* _Work required_
In the records below, find the line containing "Abstain from Alcohol: The"; restate it and every later line word for word, through the last.

★ ★ ★ ★ ★ ★ ★

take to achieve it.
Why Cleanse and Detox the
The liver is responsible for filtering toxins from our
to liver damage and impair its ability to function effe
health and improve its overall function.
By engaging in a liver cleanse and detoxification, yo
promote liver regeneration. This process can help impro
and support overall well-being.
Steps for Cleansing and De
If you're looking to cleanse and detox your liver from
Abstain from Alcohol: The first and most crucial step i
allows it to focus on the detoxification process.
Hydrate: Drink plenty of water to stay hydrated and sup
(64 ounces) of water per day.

★ ★ ★ ★ ★ ★ ★

* _Completed task_
Abstain from Alcohol: The first and most crucial step i
allows it to focus on the detoxification process.
Hydrate: Drink plenty of water to stay hydrated and sup
(64 ounces) of water per day.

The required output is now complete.